Geordie Tory has long been attracted by the Tory party’s pro-business, low-tax philosophy, but continued to vote Labour out of habit. Two things gave him permission to switch: Brexit and Jeremy Corbyn. Whether he voted for Brexit or not he was unhappy with attempts to overturn “the people’s will”. And the north-east is to Britain what the south is to America. It has provided the country with soldiers, sailors and airmen in numbers far exceeding its share of the population, and its landscape is littered with stone memorials to the fallen (South Shields lost a higher proportion of its citizens in the second world war than any other town). Geordie Tory was damned if he was going to vote for a man who mistook valour for warmongering and made excuses for the IRA.

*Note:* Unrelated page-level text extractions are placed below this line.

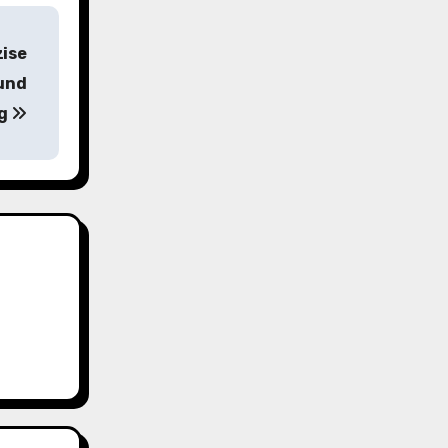
ise
und
ng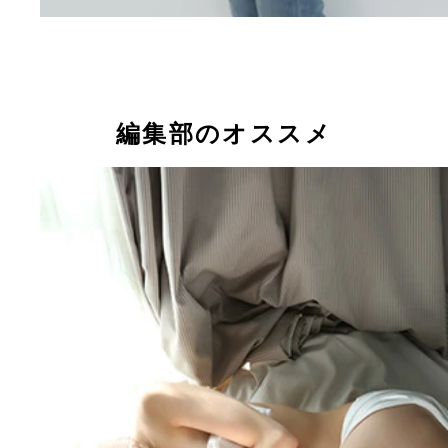
編集部のオススメ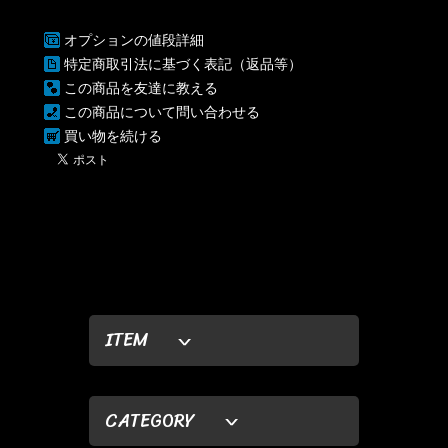
オプションの値段詳細
特定商取引法に基づく表記（返品等）
この商品を友達に教える
この商品について問い合わせる
買い物を続ける
ITEM
CATEGORY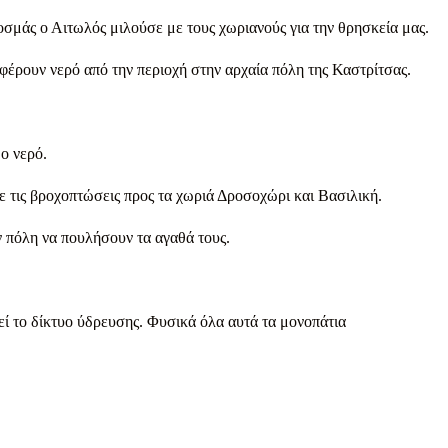
οσμάς ο Αιτωλός μιλούσε με τους χωριανούς για την θρησκεία μας.
φέρουν νερό από την περιοχή στην αρχαία πόλη της Καστρίτσας.
ο νερό.
ε τις βροχοπτώσεις προς τα χωριά Δροσοχώρι και Βασιλική.
ν πόλη να πουλήσουν τα αγαθά τους.
ί το δίκτυο ύδρευσης. Φυσικά όλα αυτά τα μονοπάτια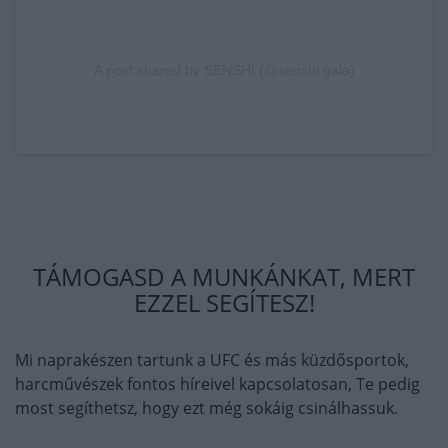
A post shared by SENSHI (@senshi.gala)
TÁMOGASD A MUNKÁNKAT, MERT
EZZEL SEGÍTESZ!
Mi naprakészen tartunk a UFC és más küzdősportok,
harcművészek fontos híreivel kapcsolatosan, Te pedig
most segíthetsz, hogy ezt még sokáig csinálhassuk.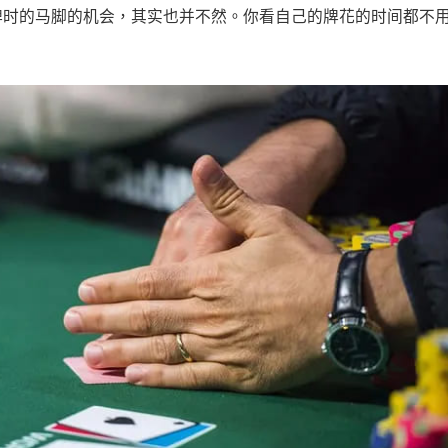
手看牌时的马脚的机会，其实也并不然。你看自己的牌花的时间都不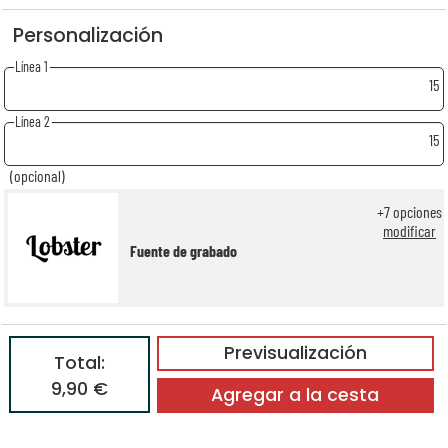
Personalización
Línea 1
15
Línea 2
15
(opcional)
+
7
opciones
modificar
Fuente de grabado
Previsualización
Total:
9,90 €
Agregar a la cesta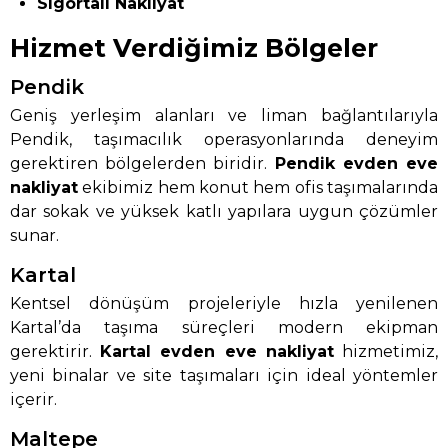
Sigortalı Nakliyat
Hizmet Verdiğimiz Bölgeler
Pendik
Geniş yerleşim alanları ve liman bağlantılarıyla
Pendik, taşımacılık operasyonlarında deneyim
gerektiren bölgelerden biridir.
Pendik evden eve
nakliyat
ekibimiz hem konut hem ofis taşımalarında
dar sokak ve yüksek katlı yapılara uygun çözümler
sunar.
Kartal
Kentsel dönüşüm projeleriyle hızla yenilenen
Kartal’da taşıma süreçleri modern ekipman
gerektirir.
Kartal evden eve nakliyat
hizmetimiz,
yeni binalar ve site taşımaları için ideal yöntemler
içerir.
Maltepe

He is nevertheless far from being a defender of the government, let alone a Tory activist. He thinks about politics as little as possible, except when it impinges on his life. But something profound has changed in the past few years. The “sod you” factor that has always been such an important aspect of regional politics has found a new target. During Labour’s glory days from 1945 to the early 21st century the “sod you” factor favoured the left. The Tories were the party of the southern elite with its soft hands and namby-pamby ways. Today it favours the right. Geordie Tory doesn’t so much like Boris Johnson as loathe the Guardian-reading, Britain-bashing, virtue-signalling metropolitan establishment that holds Mr Johnson in contempt.

Feeling blue

How reliable a Tory will Geordie prove? Though he thinks Sir Keir Starmer is an improvement on his predecessor, the Labour Party is no longer relevant to his life. The local party caters to two exotic (and largely incompatible) groups of voters. It continues to draw support from the truly disadvantaged in old mining towns such as Ashington. But its biggest success is in Newcastle, particularly posh suburbs such as Tynemouth and Whitley Bay, to the east of the city, and Gosforth and Jesmond (birthplace of Viz), to the north, where the public-sector aristocracy (doctors married to lawyers, civil servants married to teachers) enjoys a life-style as plush as any in the country.

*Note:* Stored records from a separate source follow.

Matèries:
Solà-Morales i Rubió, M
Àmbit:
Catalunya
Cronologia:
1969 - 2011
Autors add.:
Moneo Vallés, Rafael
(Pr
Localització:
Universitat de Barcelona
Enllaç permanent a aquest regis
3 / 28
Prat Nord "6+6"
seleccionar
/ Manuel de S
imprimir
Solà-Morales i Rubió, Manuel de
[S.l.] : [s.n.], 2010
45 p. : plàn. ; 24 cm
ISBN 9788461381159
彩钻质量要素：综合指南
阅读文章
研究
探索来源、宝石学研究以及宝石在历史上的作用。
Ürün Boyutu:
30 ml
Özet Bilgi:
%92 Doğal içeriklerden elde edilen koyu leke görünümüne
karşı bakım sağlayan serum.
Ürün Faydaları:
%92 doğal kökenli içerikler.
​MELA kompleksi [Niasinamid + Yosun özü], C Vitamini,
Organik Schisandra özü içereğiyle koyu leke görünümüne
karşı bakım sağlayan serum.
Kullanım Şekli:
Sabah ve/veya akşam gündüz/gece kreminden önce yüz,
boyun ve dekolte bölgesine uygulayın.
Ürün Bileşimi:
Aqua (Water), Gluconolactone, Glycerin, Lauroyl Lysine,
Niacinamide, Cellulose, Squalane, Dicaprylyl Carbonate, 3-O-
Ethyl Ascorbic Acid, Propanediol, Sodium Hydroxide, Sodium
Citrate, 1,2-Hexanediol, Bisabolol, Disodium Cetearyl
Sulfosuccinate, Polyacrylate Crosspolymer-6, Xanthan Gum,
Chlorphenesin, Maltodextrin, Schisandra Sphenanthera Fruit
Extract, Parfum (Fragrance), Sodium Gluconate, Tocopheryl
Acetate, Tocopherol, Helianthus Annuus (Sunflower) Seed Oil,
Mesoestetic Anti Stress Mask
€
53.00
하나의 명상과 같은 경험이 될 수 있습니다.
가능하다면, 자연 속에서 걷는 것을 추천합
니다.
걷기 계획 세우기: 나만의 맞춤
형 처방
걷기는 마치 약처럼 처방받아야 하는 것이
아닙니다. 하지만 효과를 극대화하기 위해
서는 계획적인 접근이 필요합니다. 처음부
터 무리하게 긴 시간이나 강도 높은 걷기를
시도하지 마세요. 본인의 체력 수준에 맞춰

Geordie Tory certainly wants something in return for his vote. It is one of his articles of faith that the north-east is being short-changed by a southern England that simultaneously grabs an unfair share of national resources and produces nothing of value. (Geordies, regardless of their politics, are convinced that people who wear more than T-shirts and shorts in the depths of winter, as southerners tend to, are too “soft” to be productive.) But the truth is that Mr Johnson does not have to deliver all that much to be regarded as a success. The conversion of the A1 north of Morpeth into a dual carriageway, the restoration of the South-East Northumberland railway, a few high-profile projects that put cement mixers and excavators in the right places, and that should be enough. One of the greatest tricks in politics is to put yourself at the front of a victory parade and to declare yourself its leader. By a bizarre combination of circumstances, involving both Brexit and the long-term transformation of the Geordie economy, this is exactly what the quintessential southern Tory, Alexander Boris de Pfeffel Johnson, seems to have done in the north-east.